D' autre part, il reprend une argumentation déjà développée vainement devant le Tribunal, et selon laquelle la société LIBERTÉ 11 aurait fait échouer tous ses projets de cession de son droit au bail, en lui refusant la délivrance des pièces dont il avait besoin pour cette opération. Toujours selon lui, la société LIBERTÉ 11, propriétaire de l' immeuble depuis juillet 1999, refuse de lui remettre le " document contractuel attestant de la qualité de locataire et de l' existence du bail pourtant reconduit judiciairement ". Elle aurait également refusé " depuis l' origine de lui délivrer des quittances de loyers ", bien qu' il fût à jour de ses règlements.
Il ajoute : " C' est bien l' absence de bail et (de) quittances de loyers pour le paiement en cours qui a dissuadé les acheteurs potentiels ".
Or, si l' état de santé du preneur mérite d' être pris en considération dans l' appréciation de la faute invoquée à l' appui d' une demande de résiliation d' un bail commercial fondée sur le défaut d' exploitation des locaux, il ne saurait faire échec à une telle demande, lorsqu' il est établi que la cessation d' activité durait depuis trois ans, pour le moins, et que l' activité n' avait pas repris lorsque le jugement du Tribunal de Grande Instance de Nice a été rendu.
De plus, les éléments d' imprévisibilité et d' irrésistibilité, constitutifs de la force majeure ne sont pas réunis dans un événement tel que la maladie de l' une des parties, dans le cas d' espèce où le fonds aurait pu continuer d' être sous- loué ou être proposé à la location gérance.

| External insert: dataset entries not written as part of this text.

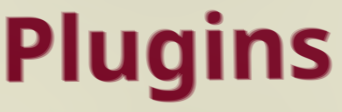
Plugins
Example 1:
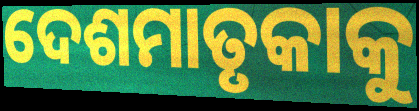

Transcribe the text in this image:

ଦେଶମାତୃକାକୁ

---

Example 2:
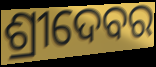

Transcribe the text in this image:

ଶ୍ରୀଦେବର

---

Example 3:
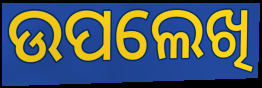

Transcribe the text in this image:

ଉପଲେଖି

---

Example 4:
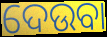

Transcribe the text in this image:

ଦେଉବା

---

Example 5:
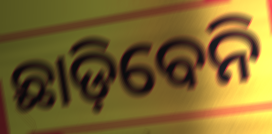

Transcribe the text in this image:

ଛାଡ଼ିବେନି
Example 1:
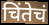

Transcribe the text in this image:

चिंतेचं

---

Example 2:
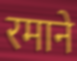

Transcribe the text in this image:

रमाने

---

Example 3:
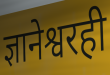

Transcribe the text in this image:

ज्ञानेश्वरही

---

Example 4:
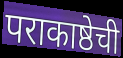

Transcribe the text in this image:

पराकाष्ठेची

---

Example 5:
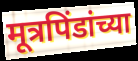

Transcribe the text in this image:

मूत्रपिंडांच्या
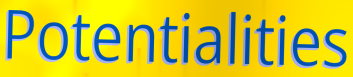
Potentialities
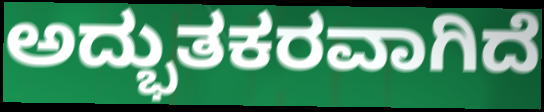
ಅದ್ಭುತಕರವಾಗಿದೆ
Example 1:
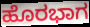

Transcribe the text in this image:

ಹೊರಭಾಗ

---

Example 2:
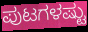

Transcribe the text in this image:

ಪುಟಗಳಷ್ಟು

En second lieu, il n' est nullement démontré que la société LIBERTÉ 11 aurait mis un obstacle quelconque à la cession du bail ou du fonds de commerce. Contrairement à ce que prétend l' appelant, celui- ci était en possession d' un titre locatif, le bail d' origine et de l' arrêt rendu le 11 décembre 2003 faisant la preuve de ses droits, l' absence de quittancement, serait- il démontré, ne faisant pas obstacle à la cession que l' intéressé voulait réaliser.
Il convient donc de confirmer le jugement entrepris en toutes ses disposition.
En second lieu, deux constats d' huissier dressés les 13 juillet et 4 août 2005, donc juste avant l' expulsion effectuée le 14 octobre 2005 montrent que les locaux étaient déjà vides de tout mobilier, en sorte que les demandes de restitution de Monsieur X... seront également rejetées.
Par contre, il apparaît que le jugement en date du 23 mai 2005 n' a condamné le locataire à aucune indemnité d' occupation, ce qui justifie la demande de la bailleresse en payement d' une telle indemnité pour la période comprise entre janvier et octobre 2005. Cette condamnation sera toutefois prononcée en deniers ou quittances, c' est- à- dire sans avoir à renouveler des règlements dont la preuve serait rapportée.
Enfin, Monsieur X... sera condamné aux dépens d' appel, ainsi qu' au payement d' une nouvelle indemnité de 1. 500, 00 euros alloué en application de l' article 700 du nouveau code de procédure civile, toutes autres demandes formulées de part et d' autre étant rejetées.
Par ces motifs,
La Cour,
Statuant en audience publique et contradictoirement,
Déclare Monsieur Félix X... recevable, mais mal fondé, en son appel du jugement rendu le 23 mai 2005 par le Tribunal de Grande Instance de Nice.
Confirme, en conséquence le dit jugement en toutes ses dispositions.
Y ajoutant,
Condamne Monsieur X... à payer à la SCI LIBERTÉ 11, en deniers ou quittances, la somme de 5. 380, 40 euros (cinq mille trois cent quatre vingt euros et quarante centimes) à titre de solde d' indemnité d' occupation et charges pour la période comprise entre janvier et octobre 2005.
Le condamne également à payer à cette société la somme de 1. 500, 00 euros (mille cinq cents euros) allouée en application de l' article 700 du nouveau code de procédure civile, en cause d' appel.
Déboute les parties de toutes plus amples demandes.
Condamne Monsieur X... aux dépens d' appel, et pour leur recouvrement, accorde à la société d' avoués COHEN Hervé COHEN Laurent et Paul GUEDJ le bénéfice des dispositions de l' article 699 du nouveau code de procédure civile.